Vitamine idrosolubili

  • Gruppo B:
    • Vitamina B1 (tiamina)
    • Vitamina B2 (riboflavina)
    • Vitamina B3 o vitamina PP (niacina o acido nicotico)
    • Vitamina B5 (acido pantotenico)
    • Vitamina B6 (cobalamina)
  • Vitamina gruppo C

Vitamine liposolubili

  • Vitamina A (retinolo e analoghi)
  • Vitamina D (colecalciferolo-D3 e ergocalciferolo-D2)
  • Vitamina E (tocoferoli)
  • Vitamina K (filochinone e menachinone-K2)

Ipervitaminosi e ipovitaminosi

Problemi di ipervitaminosi non sussistono con la normale alimentazione.
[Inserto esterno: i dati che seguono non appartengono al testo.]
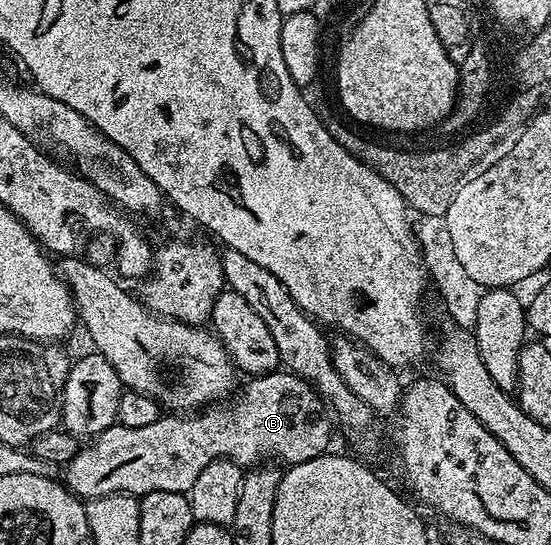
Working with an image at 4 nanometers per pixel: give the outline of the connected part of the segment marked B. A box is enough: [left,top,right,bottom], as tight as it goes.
[63,370,334,498]

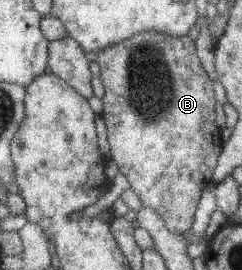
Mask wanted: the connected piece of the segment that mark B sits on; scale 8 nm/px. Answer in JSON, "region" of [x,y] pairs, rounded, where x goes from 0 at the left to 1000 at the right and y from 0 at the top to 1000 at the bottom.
{"region":[[[607,111],[599,119],[570,119],[525,148],[430,178],[405,196],[405,219],[397,222],[417,267],[413,293],[434,330],[434,348],[421,363],[426,415],[417,430],[434,452],[438,489],[446,493],[442,519],[455,548],[450,585],[483,611],[492,637],[525,656],[529,674],[545,689],[545,704],[562,707],[591,763],[620,763],[628,778],[669,807],[682,822],[682,841],[690,841],[707,863],[760,867],[777,863],[793,844],[818,748],[826,744],[839,700],[860,678],[876,674],[880,633],[921,537],[913,474],[888,463],[893,370],[876,296],[864,293],[864,278],[855,278],[806,200],[802,148],[777,126],[764,133],[698,133],[669,119]]]}

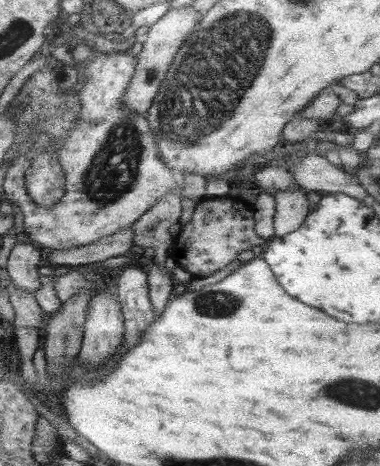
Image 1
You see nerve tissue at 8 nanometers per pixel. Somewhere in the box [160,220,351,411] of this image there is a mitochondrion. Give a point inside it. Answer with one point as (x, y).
(217, 304)

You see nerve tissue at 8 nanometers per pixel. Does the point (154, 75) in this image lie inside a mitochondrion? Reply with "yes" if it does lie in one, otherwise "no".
yes

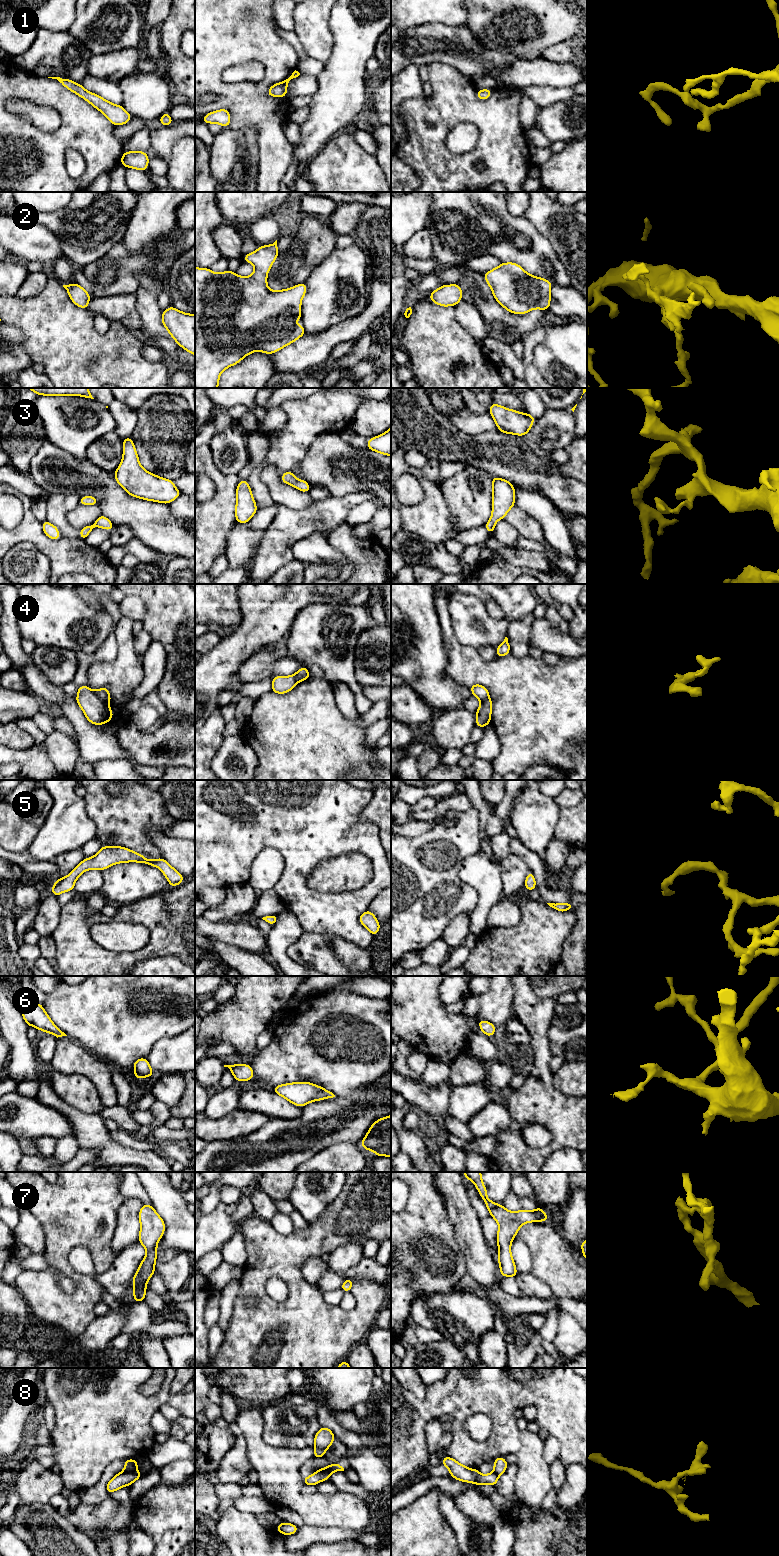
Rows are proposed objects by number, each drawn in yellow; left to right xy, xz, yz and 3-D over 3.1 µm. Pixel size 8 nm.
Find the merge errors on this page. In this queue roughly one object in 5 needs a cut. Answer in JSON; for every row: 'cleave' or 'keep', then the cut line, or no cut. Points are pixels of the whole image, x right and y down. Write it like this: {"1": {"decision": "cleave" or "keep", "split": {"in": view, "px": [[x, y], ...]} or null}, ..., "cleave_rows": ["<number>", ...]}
{"1": {"decision": "keep", "split": null}, "2": {"decision": "keep", "split": null}, "3": {"decision": "keep", "split": null}, "4": {"decision": "cleave", "split": {"in": "xy", "px": [[94, 692], [107, 704]]}}, "5": {"decision": "keep", "split": null}, "6": {"decision": "keep", "split": null}, "7": {"decision": "keep", "split": null}, "8": {"decision": "cleave", "split": {"in": "xz", "px": [[316, 1471], [327, 1471], [330, 1474]]}}, "cleave_rows": ["4", "8"]}

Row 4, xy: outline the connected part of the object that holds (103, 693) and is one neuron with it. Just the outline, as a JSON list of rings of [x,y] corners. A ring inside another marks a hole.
[[[103,687],[96,690],[95,694],[99,699],[104,701],[106,704],[109,704],[109,702],[111,701],[111,696],[109,694],[109,689],[107,687]]]

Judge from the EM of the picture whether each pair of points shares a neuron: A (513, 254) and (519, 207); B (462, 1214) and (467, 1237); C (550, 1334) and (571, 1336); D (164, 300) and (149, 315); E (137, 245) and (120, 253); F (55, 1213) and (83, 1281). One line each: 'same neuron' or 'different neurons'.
A: different neurons
B: same neuron
C: different neurons
D: different neurons
E: different neurons
F: same neuron

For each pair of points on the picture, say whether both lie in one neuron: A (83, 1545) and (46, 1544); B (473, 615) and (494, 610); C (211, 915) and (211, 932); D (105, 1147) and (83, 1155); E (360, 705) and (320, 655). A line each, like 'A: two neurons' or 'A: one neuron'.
A: one neuron
B: two neurons
C: two neurons
D: two neurons
E: one neuron

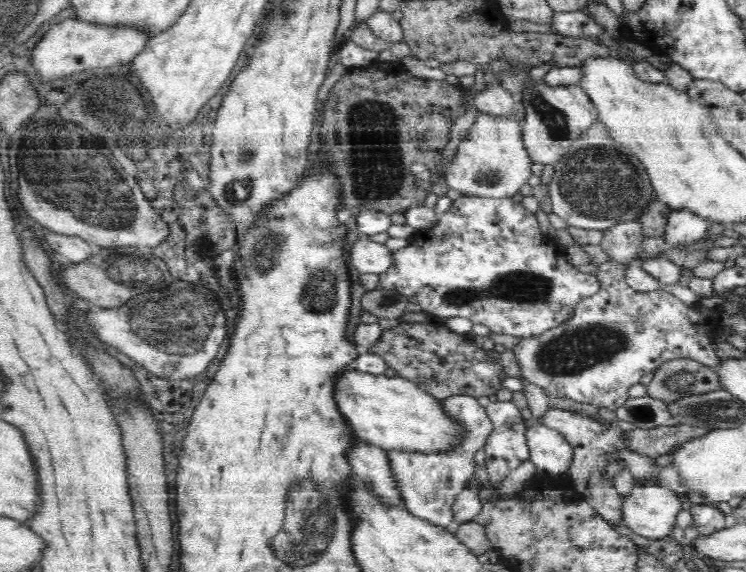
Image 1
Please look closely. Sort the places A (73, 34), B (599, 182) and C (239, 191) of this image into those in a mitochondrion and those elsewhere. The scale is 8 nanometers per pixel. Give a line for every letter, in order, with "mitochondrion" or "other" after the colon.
A: other
B: mitochondrion
C: mitochondrion

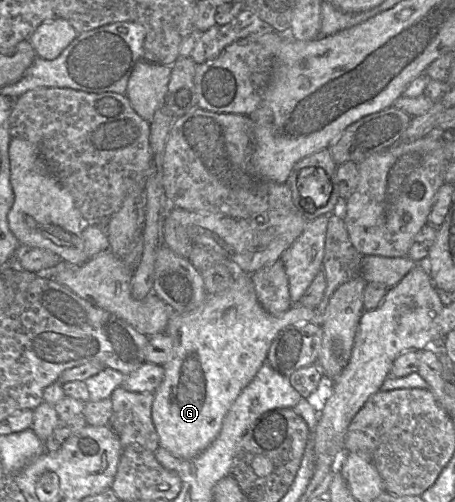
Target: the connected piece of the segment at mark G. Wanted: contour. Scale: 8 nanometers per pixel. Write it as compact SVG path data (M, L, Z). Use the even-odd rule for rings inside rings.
M242 272L235 273L233 284L224 291L208 294L205 301L194 311L184 314L173 312L165 330L165 333L171 337L173 342L172 358L163 365L165 370L164 380L154 392L152 404L152 420L159 436L160 446L182 459L192 459L203 452L219 435L224 418L234 401L266 362L268 350L277 334L286 326L311 322L313 317L314 309L299 304L293 304L286 312L279 315L272 315L266 312L257 299L251 275Z

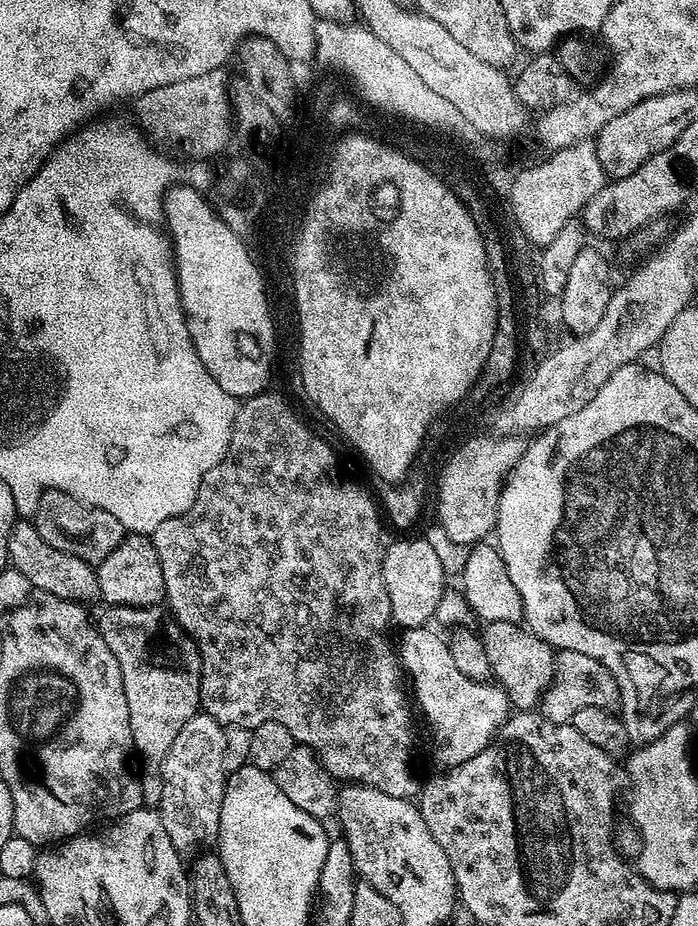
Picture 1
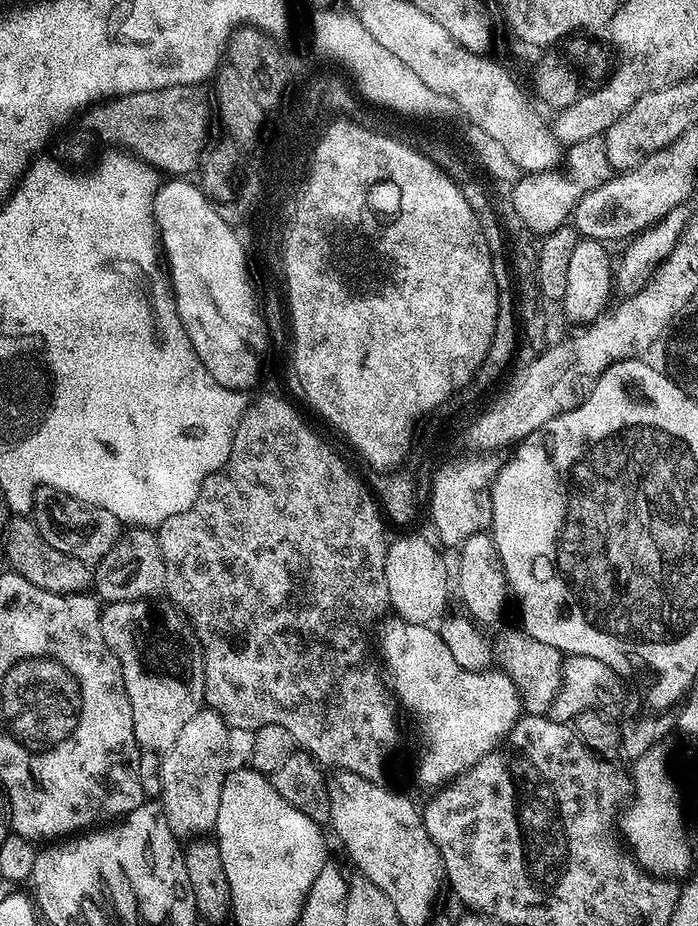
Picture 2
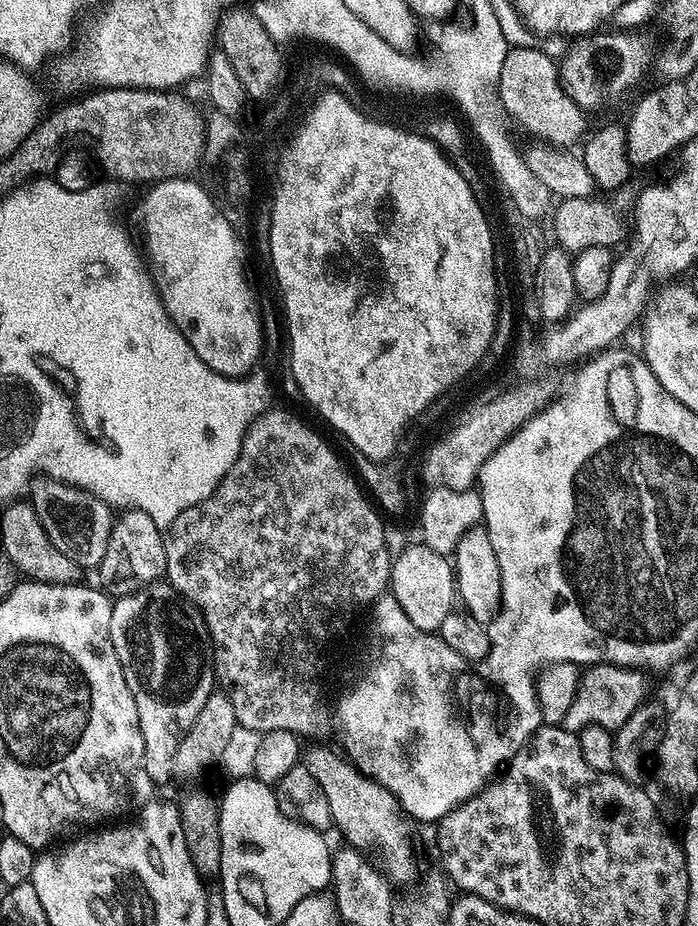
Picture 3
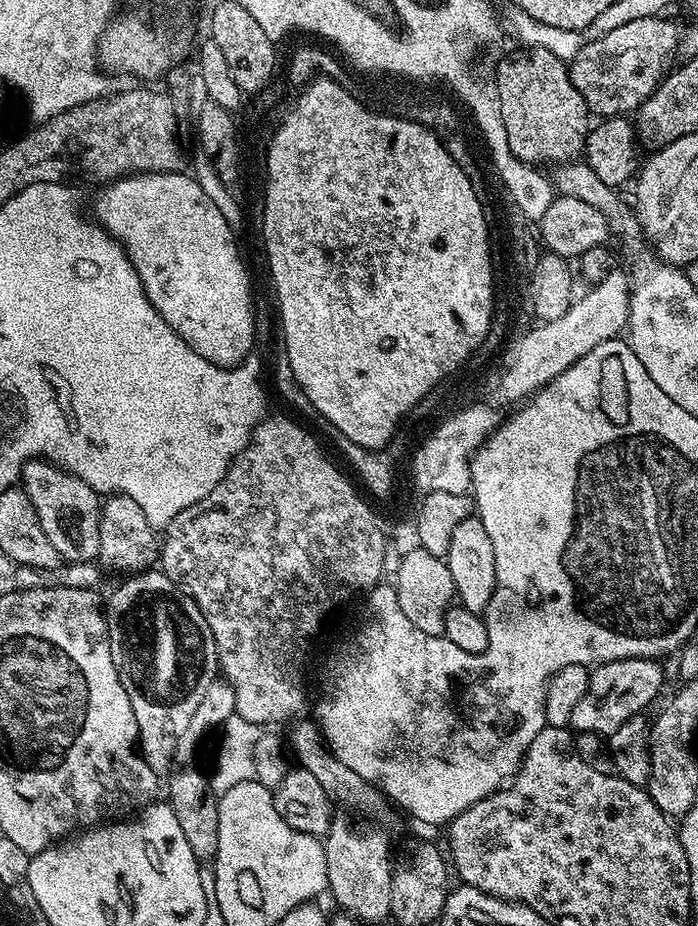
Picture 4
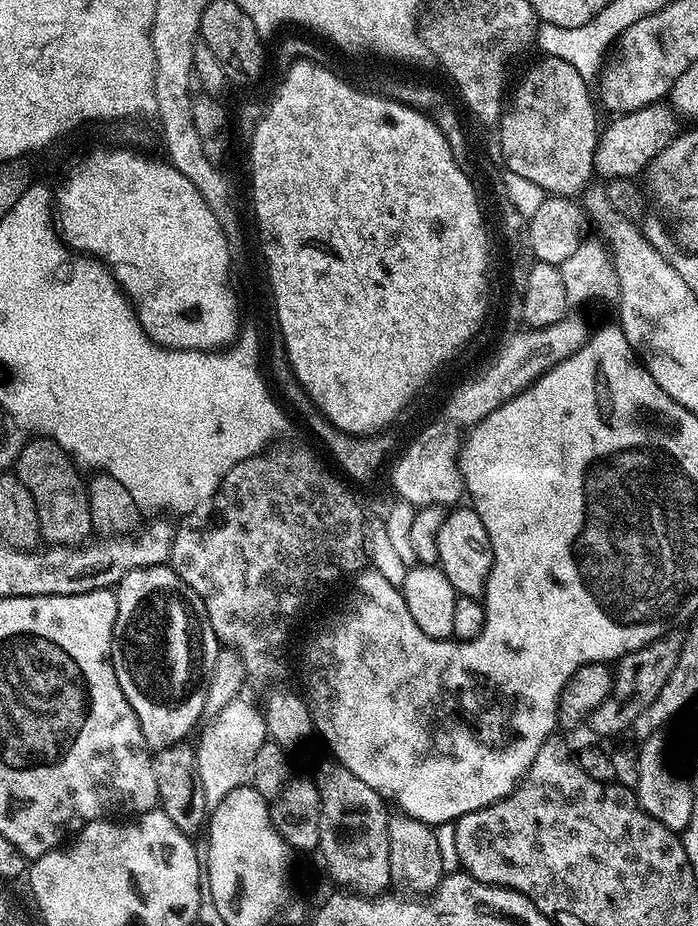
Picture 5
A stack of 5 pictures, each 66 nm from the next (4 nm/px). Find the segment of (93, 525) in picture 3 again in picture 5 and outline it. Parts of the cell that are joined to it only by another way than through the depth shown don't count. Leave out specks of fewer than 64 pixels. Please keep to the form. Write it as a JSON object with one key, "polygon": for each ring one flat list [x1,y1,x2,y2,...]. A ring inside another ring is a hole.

Il rischio di ipervitaminosi è invece maggiore utilizzando integratori. Occorre tenere presente che, così come per il farmaco, anche per l’integratore l’uso va limitato ai particolari periodi di vita in cui si ritiene che l’alimentazione non sia sufficiente a coprire il fabbisogno.

Ipovitaminosi dovute a:

  • Esclusione di alcuni alimenti dalla dieta
  • Non corretto trattamento di cibo
  • Mal assorbimento
  • Diete ipocaloriche
  • Terapie farmacologiche

Sorgenti alimentari di vitamine

Il contenuto reale di vitamine di un alimento può discostarsi dalla quantità realmente contenuta negli alimenti al momento del consumo. La conservazione a lungo termine può ridurre il contenuto di vitamine. Molte vitamine sono termolabili per cui, sebbene in misura diversa, il loro contenuto nell’alimento diminuisce notevolmente durante la cottura.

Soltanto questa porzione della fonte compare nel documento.